___ PASSAGE

The Slade School of Art, BA Fine Art

Hayward’s practice focuses on both sculpture and print. Within both mediums she explores ideas around liminal spaces. The architectural language of everyday spaces such as thresholds and boundaries create places of transition in everyday life. How we encounter different spaces and environments is never static and the way in which architecture directs and influences our behaviour or movement is something that Hayward tries to highlight within her work.
elliehayward.co.uk

Adam Hogarth

Northumbria University, BA Fine Art
The Royal College of Art, MFA Fine Art Printmaking

Set 900 years after a global humanitarian and ecological catastrophe, humans have reverted to a second dark-age in which global communications have long broken down, living in a world of mass extinction and poisoned seas: Hogarth’s work is an anthropological study of various disparate folk communities and their struggles to exist. Told through songs and storytelling, ritualistic re-enactments, drawings, prints and mask masking, Hogarth speaks of humanity’s impending doom and the story of ‘The Future’s Forgotten Rituals’.
adamhogarth.com

Daisy Jarrett

University of Brighton, BA Fine Art Printmaking
The Royal College of Art, MFA Fine Art Printmaking

Jarrett was recently awarded the Slaughterhaus Print Studio Prize at Woolwich Print Fair 2021 and has a selection of artworks on display at the new Soho House venture in Brighton. Still currently living and working in South London as an Artist and Print Technician, Jarrett works across media but has always loved the tactile, painterly nature of monoprinting. She is interested in themes of the domestic, womanhood, social media, body image, self-portraits, and the everyday. These pieces, almost like film stills, are inspired by the everyday life of women. Snippets of the mundane. Working from life, personal memories, dreams, social media and the imagination to create dreamlike vignettes of daily life.

______
___ GIVEN DATA

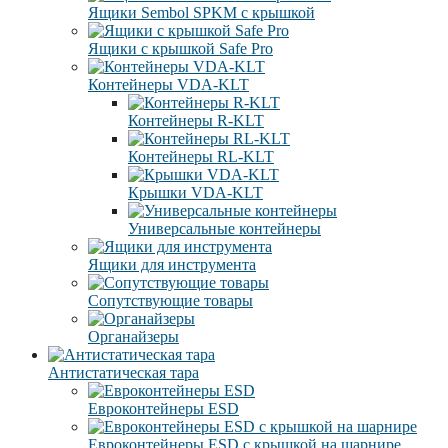
Ящики Sembol SPKM с крышкой
Ящики с крышкой Safe Pro
Контейнеры VDA-KLT
Контейнеры R-KLT
Контейнеры RL-KLT
Крышки VDA-KLT
Универсальные контейнеры
Ящики для инструмента
Сопутствующие товары
Органайзеры
Антистатическая тара
Eвроконтейнеры ЕSD
Евроконтейнеры ESD с крышкой на шарнире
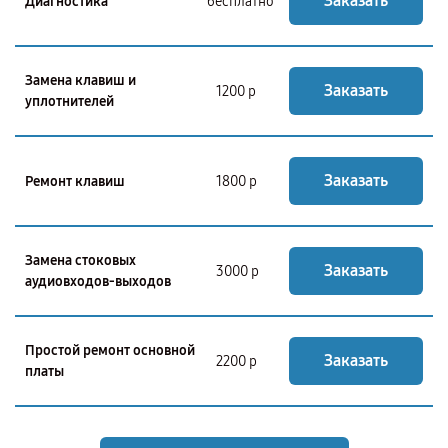
Заказать
Диагностика
бесплатно
Замена клавиш и
Заказать
1200 р
уплотнителей
Заказать
Ремонт клавиш
1800 р
Замена стоковых
Заказать
3000 р
аудиовходов-выходов
Простой ремонт основной
Заказать
2200 р
платы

______

From the artist profiles above, quote word for word the stretch that opens with the words "Adam Hogarth" and closes with "Future’s Forgotten Rituals’.".

Adam Hogarth

Northumbria University, BA Fine Art
The Royal College of Art, MFA Fine Art Printmaking

Set 900 years after a global humanitarian and ecological catastrophe, humans have reverted to a second dark-age in which global communications have long broken down, living in a world of mass extinction and poisoned seas: Hogarth’s work is an anthropological study of various disparate folk communities and their struggles to exist. Told through songs and storytelling, ritualistic re-enactments, drawings, prints and mask masking, Hogarth speaks of humanity’s impending doom and the story of ‘The Future’s Forgotten Rituals’.